I have since then considered using variable propagation delays for neurons. From observations, the phase property of a hyperpolarizing neuron usually led the synaptic connection of a neuron to itself (an "autapse") to become negative (or zero in the case of excitatory weights alone) since a neurotransmitter pulse released during the depolarization phase usually returned after the propagation delay during the hyperpolarization phase causing the weight to become more inhibitory to itself. This self-inhibition, by the way, is an alternate method of establishing a refractory period or, with some models with a slightly different learning rule and hyperpolarizing inhibition, of generating the post-action potential hyperpolarization. However, if the propagation delay were sufficiently long, the neurotransmitter pulse would arrive when the neuron was firing a second action potential. This would cause the weight to become more excitatory and eventually lead to a neuron which, once initially excited, would continue to fire until inhibited. I used this feature to model those states in the circuits which would turn on and then stay on for some length of time.
I then theorized that, by using a range of propagation delays between neurons, one could generate a range of weights due to the phase-shifted effects of timing correlations. This would require a neural network model in which each neuron has several connections of different lengths to every other neuron and itself. Functions generated by a few of the weights which were well correlated to the desired (clamped) firing of the output neuron would become established whereas poorly correlated functions would have their generating weights bounce semi-randomly about the minimum value. This is the type of unsupervised phase-delay learning may be biologically similar to the formation of ocular dominance columns during early development.
Another idea for this type of hyperpolarizing neuron learning rule is to use random noise to train the interneurons similar to a Boltzmann machine. About a year ago, I used random noise to train a fully-interconnected network consisting of spiking tri-state neurodes (firing, resting, tired = hyperpolarized) to learn the XOR function with only the inputs and outputs clamped to the desired values. When the hidden weights hit upon values which generated desired outputs, noise was reduced. This may similar to certain forms of behavioral operant conditioning wherein some destabilizing "random noise" such as a drive (pain, hunger) is reduced after a successfully rewarded behavior. In fact, one might go further by saying that the above network demonstrated "exploratory" behavior until it chanced upon the successful XOR function. This concept could be extended to the analog, spiking, integrate and "tire" neurons that I used in this project.

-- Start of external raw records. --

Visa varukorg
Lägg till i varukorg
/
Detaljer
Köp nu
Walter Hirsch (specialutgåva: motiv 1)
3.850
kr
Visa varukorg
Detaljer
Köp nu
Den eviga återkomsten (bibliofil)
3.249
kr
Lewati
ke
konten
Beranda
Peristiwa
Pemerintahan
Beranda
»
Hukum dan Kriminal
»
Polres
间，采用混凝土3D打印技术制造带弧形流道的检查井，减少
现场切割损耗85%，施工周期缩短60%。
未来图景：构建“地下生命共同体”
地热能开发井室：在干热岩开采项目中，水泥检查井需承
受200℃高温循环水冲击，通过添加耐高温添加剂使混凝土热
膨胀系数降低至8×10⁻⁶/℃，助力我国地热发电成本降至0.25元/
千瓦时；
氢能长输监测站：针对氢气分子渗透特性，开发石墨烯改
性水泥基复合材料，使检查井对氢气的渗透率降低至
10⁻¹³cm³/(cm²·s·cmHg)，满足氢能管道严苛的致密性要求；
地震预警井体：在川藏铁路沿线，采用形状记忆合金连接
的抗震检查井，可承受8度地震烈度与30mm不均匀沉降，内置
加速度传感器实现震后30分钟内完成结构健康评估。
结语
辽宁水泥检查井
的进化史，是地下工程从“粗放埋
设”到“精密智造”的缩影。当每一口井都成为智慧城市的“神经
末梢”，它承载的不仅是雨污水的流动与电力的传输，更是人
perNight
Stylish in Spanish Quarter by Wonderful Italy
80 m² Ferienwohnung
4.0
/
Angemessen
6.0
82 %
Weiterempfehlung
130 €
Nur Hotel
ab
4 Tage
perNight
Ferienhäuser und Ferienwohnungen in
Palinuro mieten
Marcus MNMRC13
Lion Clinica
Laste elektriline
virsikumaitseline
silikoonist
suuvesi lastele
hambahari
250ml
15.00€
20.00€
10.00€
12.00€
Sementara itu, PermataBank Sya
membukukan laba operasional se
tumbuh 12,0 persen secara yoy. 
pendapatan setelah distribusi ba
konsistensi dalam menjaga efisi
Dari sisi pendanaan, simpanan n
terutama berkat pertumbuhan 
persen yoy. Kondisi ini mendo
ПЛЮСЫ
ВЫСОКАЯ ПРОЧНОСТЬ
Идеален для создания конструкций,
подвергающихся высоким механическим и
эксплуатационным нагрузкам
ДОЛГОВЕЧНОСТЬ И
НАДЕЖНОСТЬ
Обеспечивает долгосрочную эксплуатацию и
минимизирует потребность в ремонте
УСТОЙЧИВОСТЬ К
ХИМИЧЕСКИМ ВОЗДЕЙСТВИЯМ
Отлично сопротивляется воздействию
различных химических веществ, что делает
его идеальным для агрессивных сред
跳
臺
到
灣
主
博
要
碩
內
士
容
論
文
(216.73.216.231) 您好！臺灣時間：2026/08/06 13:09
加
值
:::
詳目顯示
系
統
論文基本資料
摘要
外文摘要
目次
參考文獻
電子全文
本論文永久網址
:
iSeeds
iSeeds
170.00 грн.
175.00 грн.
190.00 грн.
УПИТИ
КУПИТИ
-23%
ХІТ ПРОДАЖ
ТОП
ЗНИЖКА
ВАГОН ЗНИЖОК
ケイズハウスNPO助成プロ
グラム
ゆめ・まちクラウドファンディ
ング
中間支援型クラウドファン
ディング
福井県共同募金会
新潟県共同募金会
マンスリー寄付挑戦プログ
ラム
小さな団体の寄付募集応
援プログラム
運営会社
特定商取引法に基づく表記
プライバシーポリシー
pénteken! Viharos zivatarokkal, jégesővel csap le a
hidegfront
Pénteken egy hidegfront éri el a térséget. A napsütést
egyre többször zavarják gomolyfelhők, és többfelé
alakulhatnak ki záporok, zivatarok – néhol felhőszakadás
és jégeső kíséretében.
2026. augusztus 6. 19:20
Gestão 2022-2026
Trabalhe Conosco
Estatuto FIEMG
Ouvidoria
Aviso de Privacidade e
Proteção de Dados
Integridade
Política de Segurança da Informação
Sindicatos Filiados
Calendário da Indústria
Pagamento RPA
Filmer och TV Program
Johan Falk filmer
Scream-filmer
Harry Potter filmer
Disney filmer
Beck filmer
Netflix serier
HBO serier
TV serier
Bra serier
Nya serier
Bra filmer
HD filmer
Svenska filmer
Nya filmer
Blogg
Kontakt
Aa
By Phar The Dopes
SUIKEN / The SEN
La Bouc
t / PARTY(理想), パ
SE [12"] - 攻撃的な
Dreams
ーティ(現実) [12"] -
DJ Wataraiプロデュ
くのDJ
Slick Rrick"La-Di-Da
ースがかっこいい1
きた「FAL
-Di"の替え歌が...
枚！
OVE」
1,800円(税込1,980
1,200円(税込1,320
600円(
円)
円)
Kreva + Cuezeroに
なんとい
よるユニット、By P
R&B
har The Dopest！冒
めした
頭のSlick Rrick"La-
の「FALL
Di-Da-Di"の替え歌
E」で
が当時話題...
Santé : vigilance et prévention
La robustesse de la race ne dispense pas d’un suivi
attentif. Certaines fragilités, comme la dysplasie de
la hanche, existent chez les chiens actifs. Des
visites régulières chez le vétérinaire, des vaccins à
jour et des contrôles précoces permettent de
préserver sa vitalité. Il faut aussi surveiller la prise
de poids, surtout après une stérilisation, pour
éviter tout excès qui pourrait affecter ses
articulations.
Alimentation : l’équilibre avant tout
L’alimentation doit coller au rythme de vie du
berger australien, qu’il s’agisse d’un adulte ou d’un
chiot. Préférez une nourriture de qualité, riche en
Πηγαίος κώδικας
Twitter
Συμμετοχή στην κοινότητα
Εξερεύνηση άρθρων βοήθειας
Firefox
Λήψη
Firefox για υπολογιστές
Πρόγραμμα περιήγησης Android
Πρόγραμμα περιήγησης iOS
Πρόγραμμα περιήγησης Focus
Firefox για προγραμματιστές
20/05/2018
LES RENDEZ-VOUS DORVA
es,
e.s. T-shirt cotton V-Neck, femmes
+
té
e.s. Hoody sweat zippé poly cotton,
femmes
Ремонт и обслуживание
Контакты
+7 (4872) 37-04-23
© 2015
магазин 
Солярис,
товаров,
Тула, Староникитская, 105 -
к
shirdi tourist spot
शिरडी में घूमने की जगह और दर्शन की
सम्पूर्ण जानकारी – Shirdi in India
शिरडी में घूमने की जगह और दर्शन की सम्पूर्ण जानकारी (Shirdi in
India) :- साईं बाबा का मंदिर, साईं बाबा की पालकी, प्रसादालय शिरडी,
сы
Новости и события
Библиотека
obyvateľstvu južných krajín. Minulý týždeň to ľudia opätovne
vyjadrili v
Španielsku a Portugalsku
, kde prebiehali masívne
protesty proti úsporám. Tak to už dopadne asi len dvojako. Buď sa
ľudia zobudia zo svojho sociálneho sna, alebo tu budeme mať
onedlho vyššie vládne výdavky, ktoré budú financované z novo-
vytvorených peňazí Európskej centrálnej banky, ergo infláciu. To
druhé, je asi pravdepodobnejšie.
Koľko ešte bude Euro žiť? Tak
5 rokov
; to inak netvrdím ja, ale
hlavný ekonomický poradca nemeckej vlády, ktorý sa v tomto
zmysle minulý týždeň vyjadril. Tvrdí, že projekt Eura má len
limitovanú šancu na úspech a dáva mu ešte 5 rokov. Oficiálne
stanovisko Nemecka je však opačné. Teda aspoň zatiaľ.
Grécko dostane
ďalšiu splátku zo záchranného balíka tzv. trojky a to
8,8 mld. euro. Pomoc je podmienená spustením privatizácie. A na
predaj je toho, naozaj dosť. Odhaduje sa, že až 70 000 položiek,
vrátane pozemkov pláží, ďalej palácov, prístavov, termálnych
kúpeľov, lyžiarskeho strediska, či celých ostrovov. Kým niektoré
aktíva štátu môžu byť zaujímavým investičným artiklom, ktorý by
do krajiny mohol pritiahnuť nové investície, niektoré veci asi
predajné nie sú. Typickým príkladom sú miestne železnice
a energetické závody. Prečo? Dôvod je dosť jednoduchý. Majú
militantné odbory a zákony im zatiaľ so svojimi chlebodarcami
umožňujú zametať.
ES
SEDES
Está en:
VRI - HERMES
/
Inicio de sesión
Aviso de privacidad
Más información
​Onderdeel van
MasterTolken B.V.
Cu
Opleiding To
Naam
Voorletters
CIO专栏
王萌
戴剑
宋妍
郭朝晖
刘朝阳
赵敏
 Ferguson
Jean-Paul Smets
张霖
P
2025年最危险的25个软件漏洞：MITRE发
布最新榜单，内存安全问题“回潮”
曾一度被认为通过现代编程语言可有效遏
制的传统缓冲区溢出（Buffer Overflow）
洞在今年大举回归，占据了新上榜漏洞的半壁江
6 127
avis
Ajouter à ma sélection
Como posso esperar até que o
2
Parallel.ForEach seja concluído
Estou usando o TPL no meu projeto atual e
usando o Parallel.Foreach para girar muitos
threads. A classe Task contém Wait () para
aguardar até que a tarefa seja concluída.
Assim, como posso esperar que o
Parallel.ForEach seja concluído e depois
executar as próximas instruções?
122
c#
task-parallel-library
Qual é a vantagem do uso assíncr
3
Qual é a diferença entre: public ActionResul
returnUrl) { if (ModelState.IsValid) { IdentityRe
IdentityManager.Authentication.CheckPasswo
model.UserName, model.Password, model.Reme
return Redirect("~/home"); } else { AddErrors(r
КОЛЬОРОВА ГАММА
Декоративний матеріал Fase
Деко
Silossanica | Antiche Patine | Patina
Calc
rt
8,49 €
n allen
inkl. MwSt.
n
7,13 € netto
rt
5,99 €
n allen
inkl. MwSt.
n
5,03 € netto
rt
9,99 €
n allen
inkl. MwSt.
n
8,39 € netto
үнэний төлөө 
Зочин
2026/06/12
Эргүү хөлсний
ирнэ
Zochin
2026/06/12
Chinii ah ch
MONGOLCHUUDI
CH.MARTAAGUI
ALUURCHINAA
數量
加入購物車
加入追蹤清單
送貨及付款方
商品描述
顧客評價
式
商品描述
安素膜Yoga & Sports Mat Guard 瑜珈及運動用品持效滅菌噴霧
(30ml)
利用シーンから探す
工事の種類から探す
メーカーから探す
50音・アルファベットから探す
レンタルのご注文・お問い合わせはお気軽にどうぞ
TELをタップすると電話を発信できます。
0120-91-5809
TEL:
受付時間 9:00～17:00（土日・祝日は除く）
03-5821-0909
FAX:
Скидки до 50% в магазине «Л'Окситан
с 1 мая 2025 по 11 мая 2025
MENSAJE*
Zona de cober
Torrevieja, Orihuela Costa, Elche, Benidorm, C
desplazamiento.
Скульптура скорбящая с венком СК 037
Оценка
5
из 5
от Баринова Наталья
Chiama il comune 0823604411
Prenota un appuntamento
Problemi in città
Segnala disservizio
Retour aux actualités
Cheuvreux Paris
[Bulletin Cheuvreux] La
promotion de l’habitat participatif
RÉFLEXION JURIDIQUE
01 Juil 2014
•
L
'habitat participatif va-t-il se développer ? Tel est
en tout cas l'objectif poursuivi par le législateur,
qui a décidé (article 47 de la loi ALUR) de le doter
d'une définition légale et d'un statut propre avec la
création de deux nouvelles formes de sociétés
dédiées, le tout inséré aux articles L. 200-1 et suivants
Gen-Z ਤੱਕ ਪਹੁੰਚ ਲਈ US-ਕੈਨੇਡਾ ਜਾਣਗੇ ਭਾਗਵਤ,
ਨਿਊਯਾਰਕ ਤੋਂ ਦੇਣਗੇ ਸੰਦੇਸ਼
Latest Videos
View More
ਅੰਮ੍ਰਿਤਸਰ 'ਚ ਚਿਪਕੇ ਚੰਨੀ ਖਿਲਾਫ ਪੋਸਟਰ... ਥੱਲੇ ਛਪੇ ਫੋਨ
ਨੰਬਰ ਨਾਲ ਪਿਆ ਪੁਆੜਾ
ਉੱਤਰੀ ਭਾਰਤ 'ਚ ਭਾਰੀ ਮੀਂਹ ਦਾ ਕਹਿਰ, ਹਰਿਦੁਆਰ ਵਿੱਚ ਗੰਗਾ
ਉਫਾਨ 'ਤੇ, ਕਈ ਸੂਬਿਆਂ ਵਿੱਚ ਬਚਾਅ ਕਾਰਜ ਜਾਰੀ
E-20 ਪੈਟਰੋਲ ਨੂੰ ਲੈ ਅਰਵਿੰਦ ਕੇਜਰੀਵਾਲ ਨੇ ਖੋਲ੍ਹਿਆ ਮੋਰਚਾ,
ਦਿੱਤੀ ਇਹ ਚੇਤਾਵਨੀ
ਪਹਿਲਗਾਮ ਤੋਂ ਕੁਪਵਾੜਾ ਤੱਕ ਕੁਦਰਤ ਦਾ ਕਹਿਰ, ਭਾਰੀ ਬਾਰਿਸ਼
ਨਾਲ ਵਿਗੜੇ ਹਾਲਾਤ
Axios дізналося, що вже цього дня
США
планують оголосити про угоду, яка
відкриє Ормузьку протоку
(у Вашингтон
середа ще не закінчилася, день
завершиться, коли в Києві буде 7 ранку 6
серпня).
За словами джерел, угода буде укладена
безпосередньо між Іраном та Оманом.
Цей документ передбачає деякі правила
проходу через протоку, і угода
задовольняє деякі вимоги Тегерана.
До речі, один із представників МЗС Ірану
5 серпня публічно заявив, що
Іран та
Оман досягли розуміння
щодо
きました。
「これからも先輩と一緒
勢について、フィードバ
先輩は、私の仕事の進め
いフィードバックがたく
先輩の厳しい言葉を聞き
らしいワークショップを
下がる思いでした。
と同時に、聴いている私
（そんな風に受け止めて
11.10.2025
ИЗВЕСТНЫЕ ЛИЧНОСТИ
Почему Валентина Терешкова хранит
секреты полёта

In conclusion, in attempting to build a neural network architecture capable of emulating some arbitrary time-varying state-machine, I discovered and considered a number of difficulties in using non-linear, non-stationary neurons with a Hebbian learning rule. For simple boolean state-machines where the input, output, and hidden states can be observed, ICE can be used to clamp and coerce a neural network to model that system. For state-machines with hidden states, further development is needed.